Interview of Dr Mridul Saggar, IEPF Chair Professor at NCAER and former MPC member, with Latha Venkatesh, discussing September CPI inflation data, was aired on CNBC TV18 on Thursday, 13 October 2022. Watch the programme here.
For the full discussion, watch the video
Speaking to CNBC-TV18, Citi India’s Samiran Chakraborty and former MPC member, Mridul Saggar warned that India’s GDP target of 6% next year might have to be revised if the core inflation stays above the desired RBI benchmark and the IIP doesn’t pick up.
India’s consumer price inflation rose to a five-month high of 7.4 percent in September from 7 percent in August. This is the ninth straight month of retail inflation breaching the Reserve Bank of India’s target band. Separately, India’s factory output better known as IIP (Index for Industrial Production) contracted by 0.8 percent in August.
Moreover, the reported inflation data is a little higher than estimates while the industrial growth data is a little lower than expected. Nothing dire here, but this is not a happy combination either.

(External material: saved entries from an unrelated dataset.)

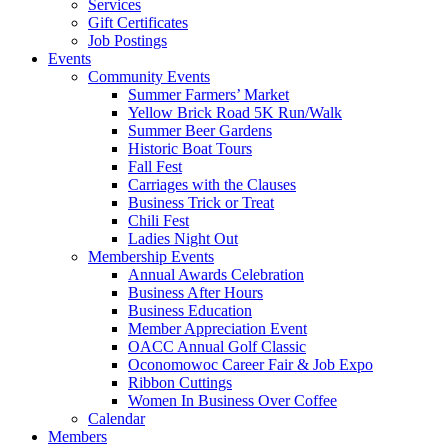
Services
Gift Certificates
Job Postings
Events
Community Events
Summer Farmers’ Market
Yellow Brick Road 5K Run/Walk
Summer Beer Gardens
Historic Boat Tours
Fall Fest
Carriages with the Clauses
Business Trick or Treat
Chili Fest
Ladies Night Out
Membership Events
Annual Awards Celebration
Business After Hours
Business Education
Member Appreciation Event
OACC Annual Golf Classic
Oconomowoc Career Fair & Job Expo
Ribbon Cuttings
Women In Business Over Coffee
Calendar
Members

What is painful is that inflation has been pushed up by food prices rising 8.6 percent with cereals and vegetables rising in double digits. On the industrial side, consumption made a worrisome reading with non-durables contracting by 10 percent in August.
Speaking to CNBC-TV18, Citi India’s Samiran Chakraborty feared that the core inflation reading is getting cemented and this was worrisome and this might impact India’s growth (GDP) target of six percent next year.
“I am more worried that the persistence is there on the core inflation side rather than the headline. The core inflation month-on-month changes are practically getting cemented around 0.5 percent, which is annualised 6 percent core CPI and doesn’t look like that the effect of monetary policy is being felt at all, even on the core inflation number,” he said.
Former member of the Monetary Policy Committee, Mridul Saggar concurred with this and added that the current RBI inflation projections seem realistic.
“There is absolutely no doubt that the growth is slowing down and there is a reason for it to slow down. I mean, we are seeing synchronous monetary policy tightening across the globe, financial conditions are tightening; they have sizably tightened and emerging markets are facing the brunt now. So growth has to slow down,” he said.
Is there a downside risk to India’s growth forecast? Chakroborty doesn’t rule it out.
“The challenge is that the global growth outlook is extremely uncertain now. We are talking in terms of more scenarios rather than having just one forecast for the global outlook; our global economists have put out even a hard-landing scenario possibility where global growth would fall to zero percent as well. Under those circumstances, we might have more downside risks to the India growth forecast,” he explained.